Module 51, Pediatric Orthopaedist Level

This patient is a 12 year old male who initially presented with a history of left knee pain for 4 months. He denied any obvious history of trauma. He claimed to play a lot of basketball and felt that the pain was worse after playing. The patient also claimed to have a "knot" over the anterior aspect of his proximal tibia. On physical examination the patient had a prominent tibial tubercle which was warm, swollen, and tender. The knee did not have an effusion, and there was no joint line tenderness. There was also no tenderness over the patellar tendon. There was full range of motion in the knee, but the patient had hamstring tightness. He also had pain with resisted knee extension. There was no instability to varus or valgus stress. McMurray test was negative. Lachman test was negative. Patellar tracking was normal, and there was no pain with loading of the patellofemoral joint. X-ray of the left knee revealed an ossicle anterior to the tibial tuberosity. Patient was diagnosed with Osgood-Schlatter disease and told to refrain from playing ball for 4 weeks. He was also given a prescription for Motrin.

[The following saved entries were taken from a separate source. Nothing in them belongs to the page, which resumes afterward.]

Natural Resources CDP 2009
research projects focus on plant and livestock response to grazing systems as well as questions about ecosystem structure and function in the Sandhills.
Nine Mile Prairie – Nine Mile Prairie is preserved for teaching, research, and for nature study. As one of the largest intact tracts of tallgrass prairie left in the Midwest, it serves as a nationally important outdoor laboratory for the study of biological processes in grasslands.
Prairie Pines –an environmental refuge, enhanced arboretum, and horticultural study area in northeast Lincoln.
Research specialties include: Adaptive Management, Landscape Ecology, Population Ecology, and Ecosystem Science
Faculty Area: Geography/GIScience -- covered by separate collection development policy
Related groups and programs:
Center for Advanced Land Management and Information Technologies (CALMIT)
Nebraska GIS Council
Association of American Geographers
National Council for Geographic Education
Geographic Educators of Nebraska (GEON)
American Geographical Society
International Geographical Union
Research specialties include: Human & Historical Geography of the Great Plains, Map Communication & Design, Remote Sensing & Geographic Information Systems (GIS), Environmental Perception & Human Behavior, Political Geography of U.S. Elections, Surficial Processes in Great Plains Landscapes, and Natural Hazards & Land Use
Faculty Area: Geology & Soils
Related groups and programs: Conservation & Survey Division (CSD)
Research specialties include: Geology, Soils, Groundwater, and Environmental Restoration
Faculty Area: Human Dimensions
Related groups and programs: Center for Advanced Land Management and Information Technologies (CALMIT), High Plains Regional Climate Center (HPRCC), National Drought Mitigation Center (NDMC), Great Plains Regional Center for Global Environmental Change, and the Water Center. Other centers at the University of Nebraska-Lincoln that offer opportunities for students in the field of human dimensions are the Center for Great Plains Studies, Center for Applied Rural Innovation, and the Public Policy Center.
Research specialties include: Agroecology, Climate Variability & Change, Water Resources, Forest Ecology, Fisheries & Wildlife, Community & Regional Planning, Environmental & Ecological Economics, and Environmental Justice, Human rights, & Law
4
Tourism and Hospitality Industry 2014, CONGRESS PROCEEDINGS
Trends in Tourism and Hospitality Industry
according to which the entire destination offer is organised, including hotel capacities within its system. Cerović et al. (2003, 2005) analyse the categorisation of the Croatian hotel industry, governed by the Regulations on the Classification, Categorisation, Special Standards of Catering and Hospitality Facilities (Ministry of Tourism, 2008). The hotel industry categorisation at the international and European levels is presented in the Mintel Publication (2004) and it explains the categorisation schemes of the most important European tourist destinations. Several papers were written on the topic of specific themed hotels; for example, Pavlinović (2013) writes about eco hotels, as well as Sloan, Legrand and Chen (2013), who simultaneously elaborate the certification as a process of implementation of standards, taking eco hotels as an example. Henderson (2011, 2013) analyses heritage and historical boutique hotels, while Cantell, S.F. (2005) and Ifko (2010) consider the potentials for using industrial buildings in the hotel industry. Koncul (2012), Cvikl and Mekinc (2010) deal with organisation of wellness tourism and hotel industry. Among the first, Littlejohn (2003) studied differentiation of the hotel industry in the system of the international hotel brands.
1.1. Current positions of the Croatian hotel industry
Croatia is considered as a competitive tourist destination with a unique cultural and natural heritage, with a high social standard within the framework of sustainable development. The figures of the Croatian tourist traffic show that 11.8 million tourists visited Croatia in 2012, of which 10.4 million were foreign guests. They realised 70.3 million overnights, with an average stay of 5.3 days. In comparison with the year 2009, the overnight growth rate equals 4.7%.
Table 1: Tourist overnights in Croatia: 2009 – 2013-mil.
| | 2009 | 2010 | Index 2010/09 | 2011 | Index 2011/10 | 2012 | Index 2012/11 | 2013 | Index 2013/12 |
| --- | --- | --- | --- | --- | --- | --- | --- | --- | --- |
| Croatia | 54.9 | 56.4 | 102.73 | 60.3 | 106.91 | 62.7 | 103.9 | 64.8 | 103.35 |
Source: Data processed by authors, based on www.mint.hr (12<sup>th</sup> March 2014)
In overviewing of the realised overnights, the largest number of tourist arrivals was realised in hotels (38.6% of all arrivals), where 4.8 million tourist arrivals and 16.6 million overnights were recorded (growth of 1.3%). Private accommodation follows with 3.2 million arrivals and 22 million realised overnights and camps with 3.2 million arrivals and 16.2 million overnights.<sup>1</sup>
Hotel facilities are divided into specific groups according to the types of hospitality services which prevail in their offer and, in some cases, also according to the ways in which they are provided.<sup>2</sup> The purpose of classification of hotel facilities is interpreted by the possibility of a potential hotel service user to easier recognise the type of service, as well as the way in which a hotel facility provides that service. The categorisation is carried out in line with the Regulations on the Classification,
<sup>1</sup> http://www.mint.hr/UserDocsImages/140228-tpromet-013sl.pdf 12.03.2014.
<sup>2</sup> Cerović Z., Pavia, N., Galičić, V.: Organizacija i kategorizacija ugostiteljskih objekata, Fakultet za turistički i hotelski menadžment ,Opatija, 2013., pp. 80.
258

The patient continued to play and returned complaining of increased pain and tenderness at the tibial tuberosity.


Question 51A

Placing the boy in a knee cylinder cast would have removed his symptoms faster and more completely.


Question 51B

The blood supply only enters the apophysis of the tibia from the medial side and this condition is probably an avascular necrosis of the apophysis.


Question 51C

The diagnosis may not be Osgood-Sclatter disease because there are no symptoms in the other knee and this condition is usually bilateral.


Question 51D

Tendonitis is an important aspect in the symptoms of this condition.


Question 51E

Fragmentation of tibial tubercle may be seen as a normal variation in ossification and is not by it self diagnostic of Osgood Schlatter.